Hoje cineasta, Sabino fez da Esma um centro de referência na vida dele. É aqui que ele encontra amigos para tomar um café ou atende jornalistas curiosos da história dele. Apesar do passado, a descoberta é prazerosa, já que o museu gigante, um labirinto de ruas arborizadas, é cheio de vida. As fotos dos ativistas sequestrados são geralmente alegres, mais uma celebração da luta deles do que um lamento pela perda. O centro cultural Haroldo Conti, em homenagem a um poeta morto pela junta militar, propôs diariamente exposições de arte, peças de teatro e exibições de filmes, tudo de graça. “Isso faz que mesmo os moradores do bairro, bem conservadores em maioria, comecem a vir aqui para desfrutar dos eventos culturais”, comemora Noemi Ciollaro, que edita a revista eletrônica do centro “Haroldo”, especializada em direitos humanos.
Torturados e mortos na Esma são lembrados com placas explicativas sobre quem foram
Para que o horror nunca se repita
“Aqui, lembramos aos jovens o passado, para que o horror nunca se repita, mas também trabalhamos sobre o presente, militando contra a violência policial e nas prisões, e contra a exclusão de maneira geral”, continua a jornalista. O tom ameno impressiona, já que Naomi foi atingida pessoalmente pela ditadura. O companheiro dela, Eduardo, foi sequestrado sob seus olhos, e levado em um Ford Falcon. Os dois filhos deles tinham então três anos e meio e dois meses.
Noemi nos leva ao prédio das Colunas, o mais imponente da antiga Esma. Naquele momento, terapeutas executam danças com jovens com deficiências mentais, alguns em cadeiras de rodas. “Você vê, é outra forma de lutar pelos direitos humanos, isso tem que continuar, é por isso que o candidato de Cristina deve ganhar a eleição”, acrescenta.
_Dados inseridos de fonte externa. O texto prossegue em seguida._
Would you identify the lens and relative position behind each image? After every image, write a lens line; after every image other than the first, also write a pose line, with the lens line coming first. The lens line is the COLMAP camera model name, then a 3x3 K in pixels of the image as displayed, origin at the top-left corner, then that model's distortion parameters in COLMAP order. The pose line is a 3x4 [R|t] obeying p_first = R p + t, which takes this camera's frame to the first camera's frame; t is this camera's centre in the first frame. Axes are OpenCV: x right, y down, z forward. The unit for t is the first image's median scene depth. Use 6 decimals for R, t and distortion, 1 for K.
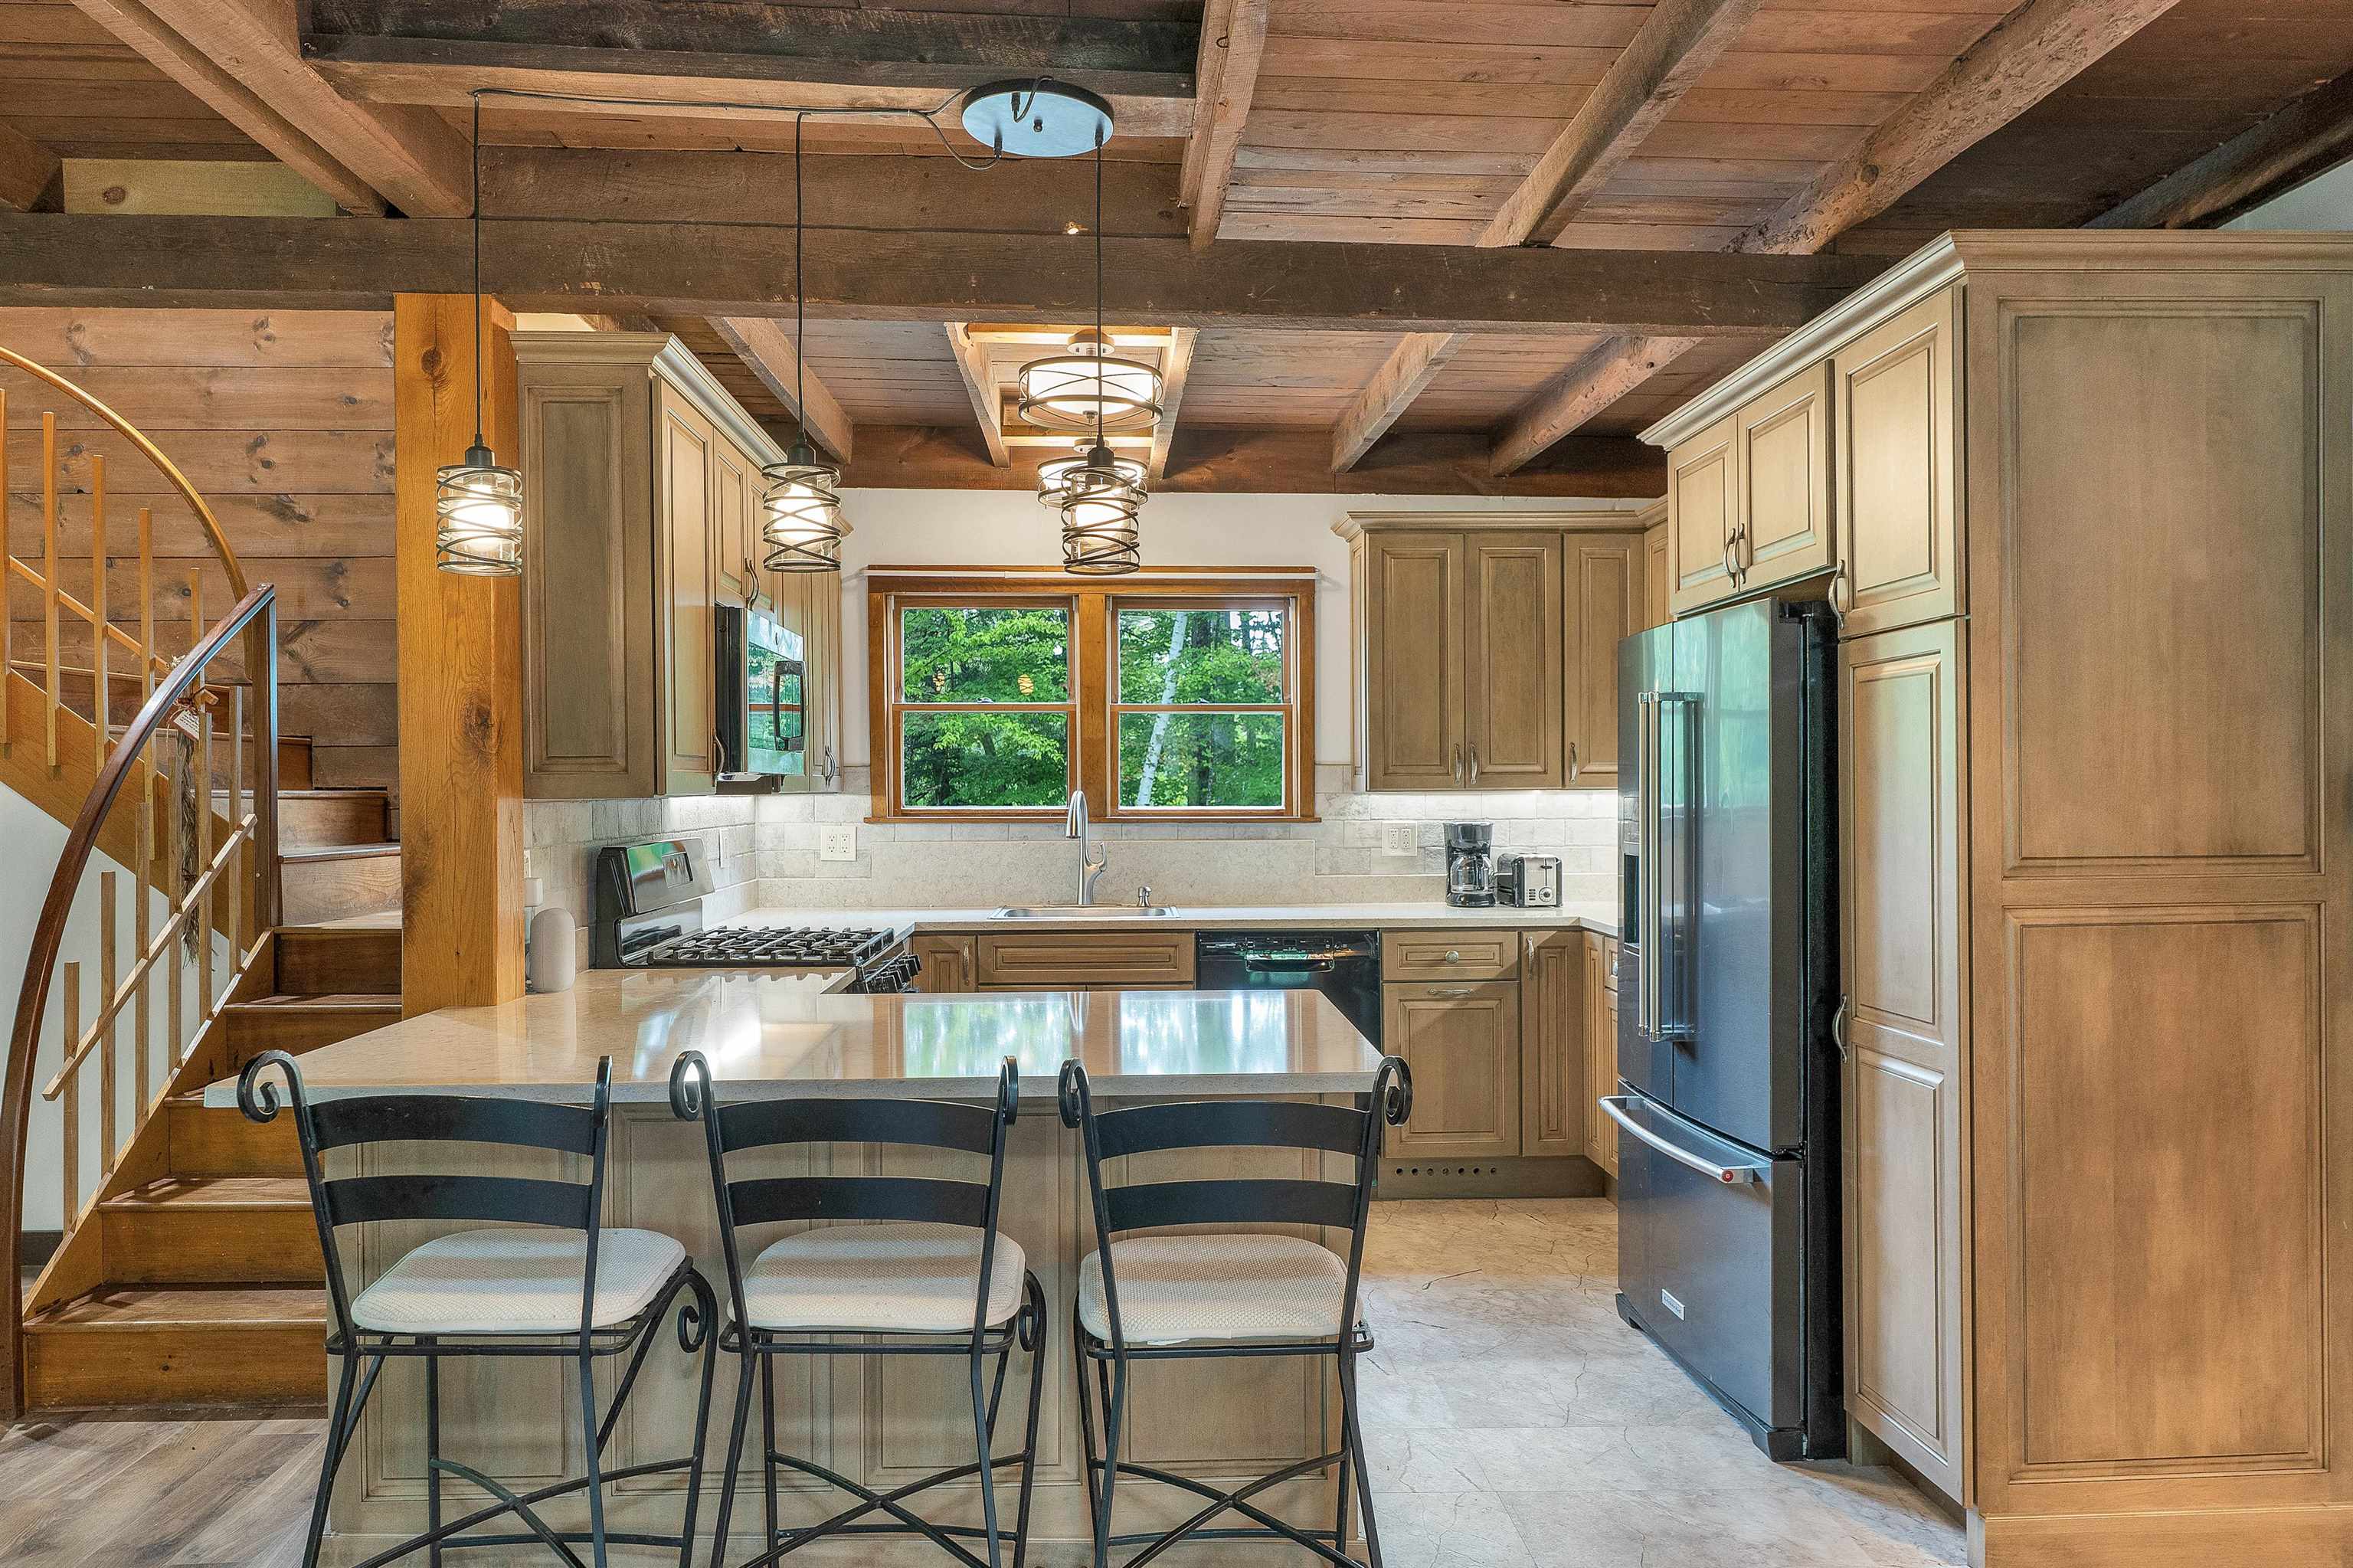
lens RADIAL K [[1574.3, 0, 1174.6], [0, 1574.3, 801.4], [0, 0, 1]] dist [0.002130, -0.002759]
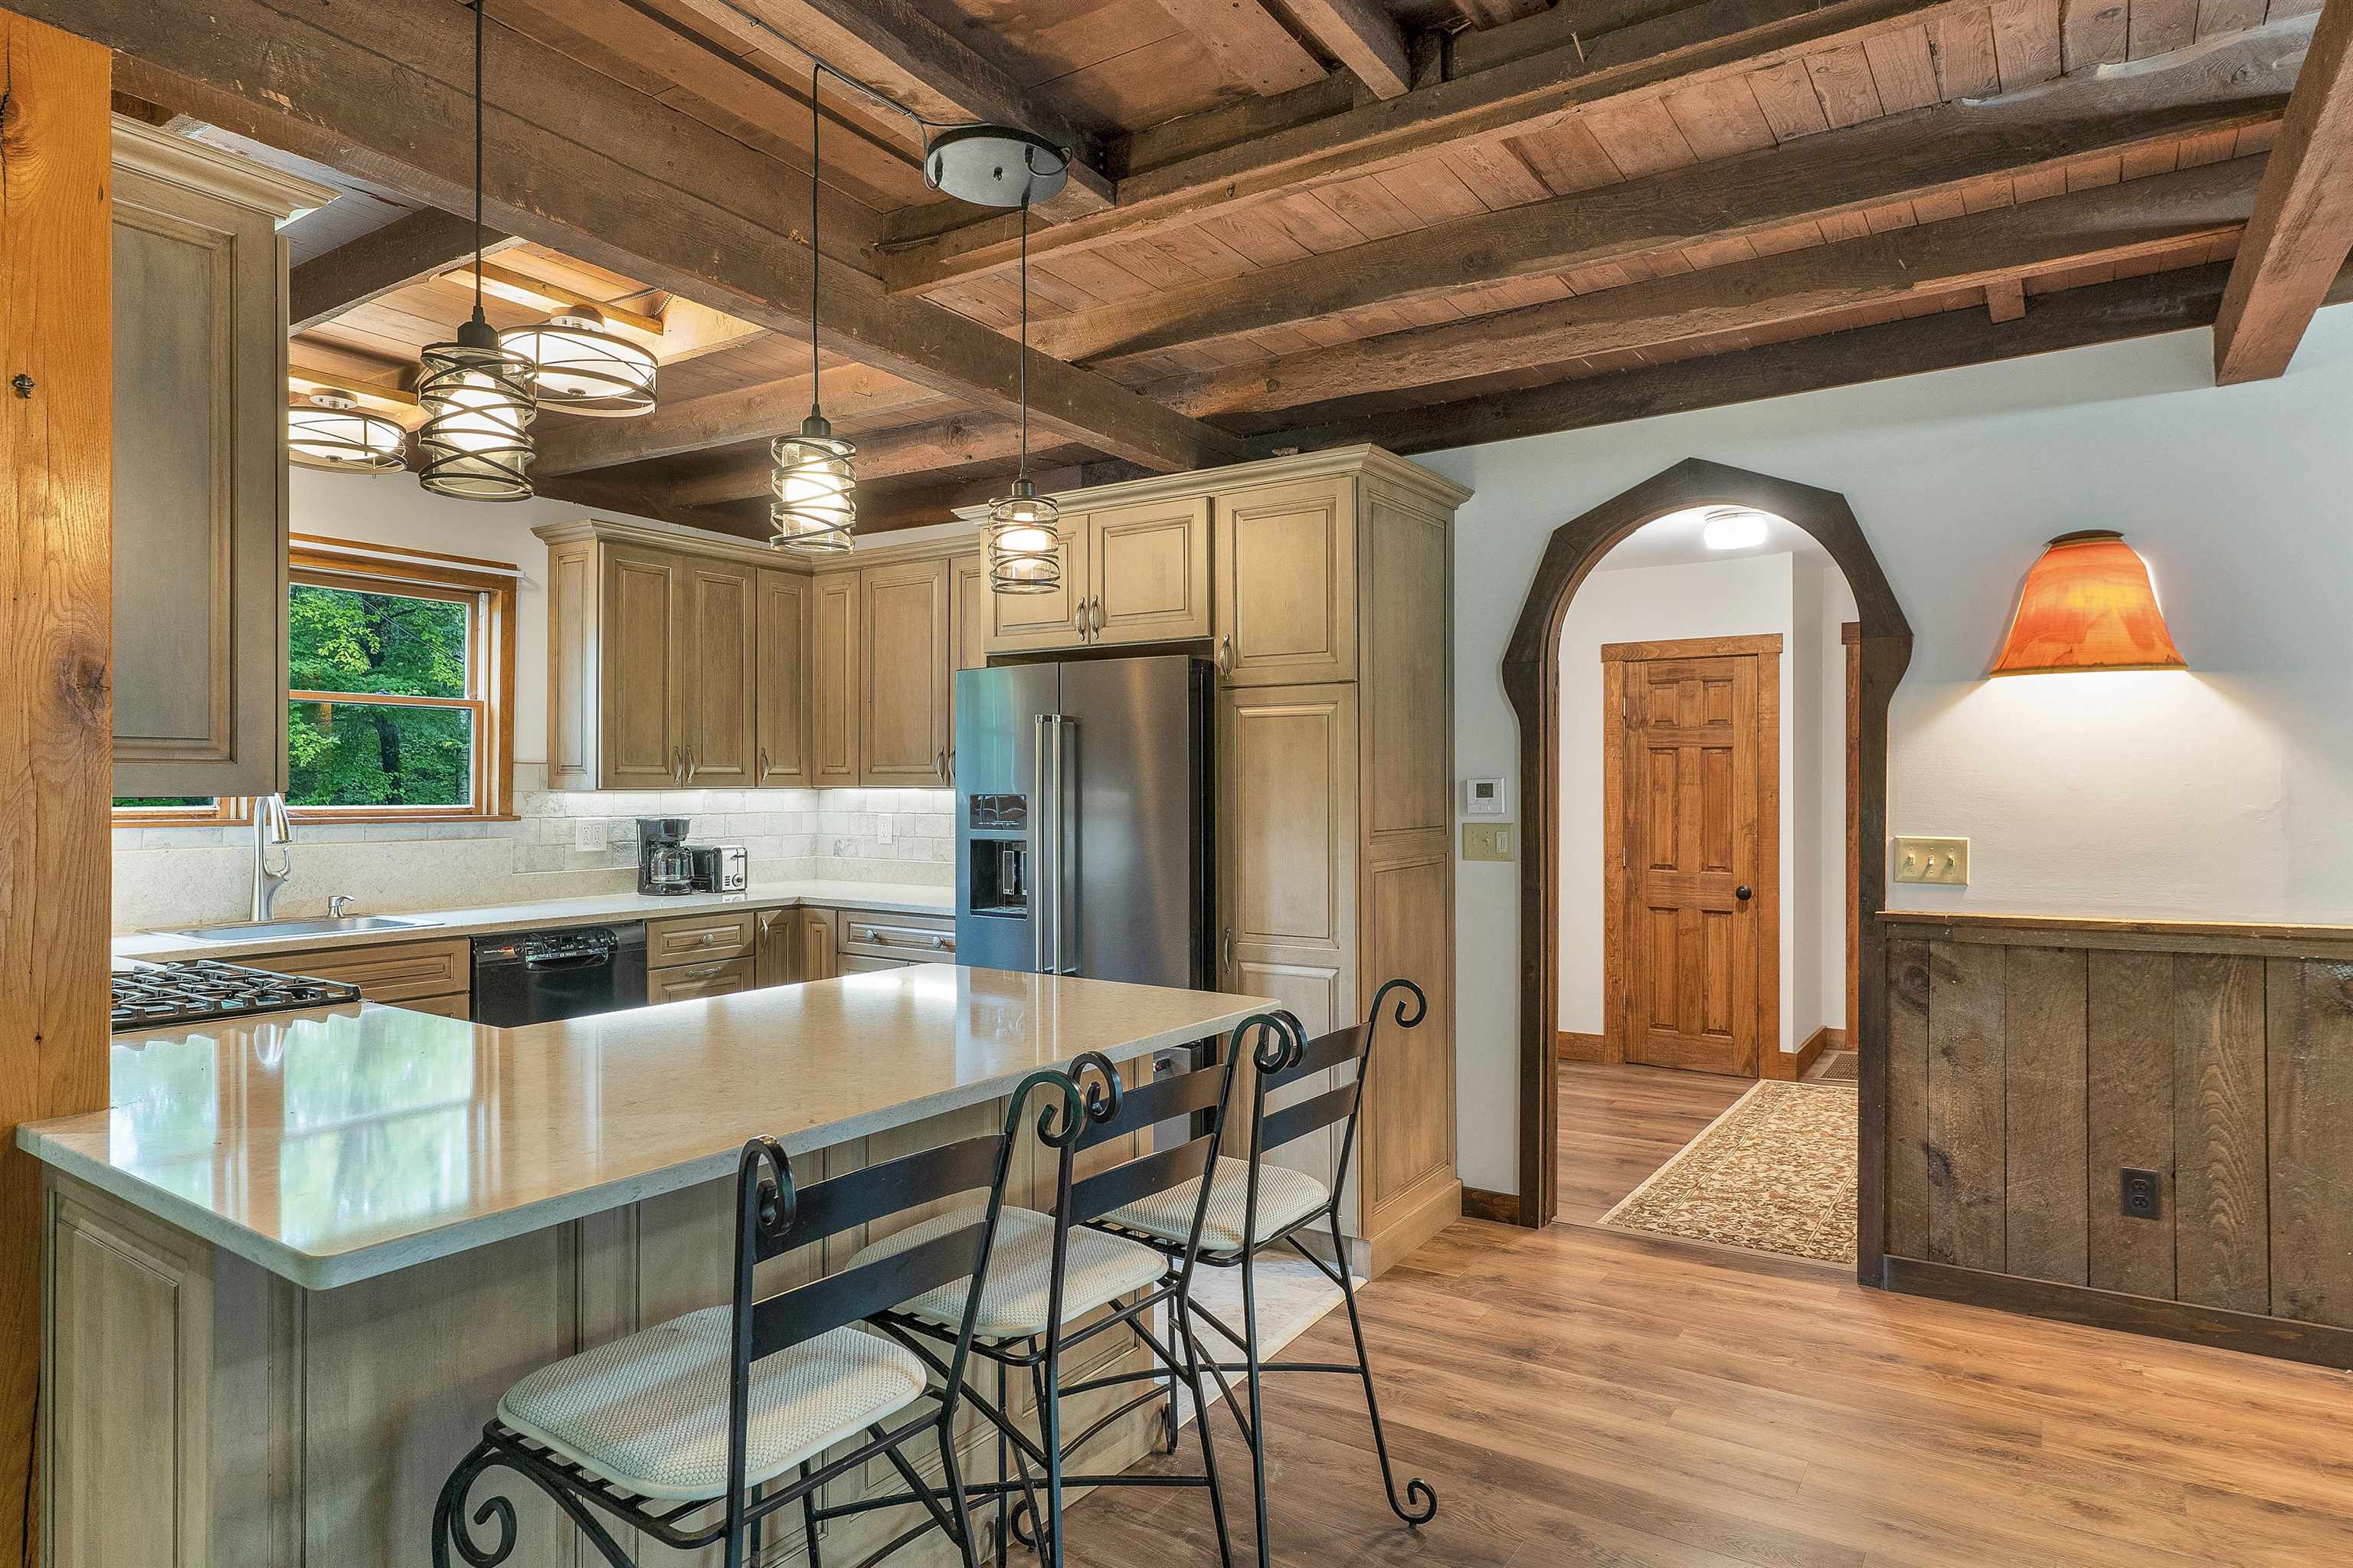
lens RADIAL K [[1330.1, 0, 1169.0], [0, 1330.1, 781.7], [0, 0, 1]] dist [0.001050, -0.000308]
pose [[0.599672, 0.007021, 0.800215, -0.354171], [0.003246, 0.999932, -0.011206, -0.000437], [-0.800239, 0.009318, 0.599609, 0.172167]]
Numa década, os militantes dos direitos humanos passaram a ser os adeptos mais fervorosos dos K, como são chamados na Argentina os Kirchner. Além dos avanços legais e de símbolos tais como a recuperação da ESMA, as organizações se beneficiaram de um apoio considerável por parte do Estado, inclusive financeiro. “O governo conseguiu estabelecer uma cooptação muito forte, até agora. Todos os movimentos de direitos humanos eram muito independentes do poder, já não é mais o caso”, lamenta Pablo Stefanoni, o editor da revista Nueva Sociedad.
Esma abriga, hoje, centro cultural que atrai até moradores mais conservadores da região
A aliança é tal que estas organizações são as primeiras a se mobilizar na campanha de Daniel Scioli, o candidato escolhido por Cristina Kirchner. No entanto, ele nunca demonstrou grande interesse na questão dos direitos humanos. O governador da província de Buenos Aires chegou a declarar nos anos 1990, que a ação da junta militar tinha sido um “mal necessário”. A reviravolta de Hebe de Bonafini, líder de uma das duas organizações que representam as mães dos desaparecidos, é eloquente. “Nós não mudamos nossa opinião sobre Scioli, mas temos confiança em Cristina, ela é o verdadeiro líder deste projeto; ela nunca nos abandonou”, declarou a militante.
Na verdade, a mudança de tom dela ficou quase despercebida. Na Argentina, ninguém sabe quais serão as escolhas políticas e econômicas do próximo presidente, seja ele quem for. A questão dos direitos humanos, porém, já parece como uma realização incontestável, sem possibilidade de marcha atrás.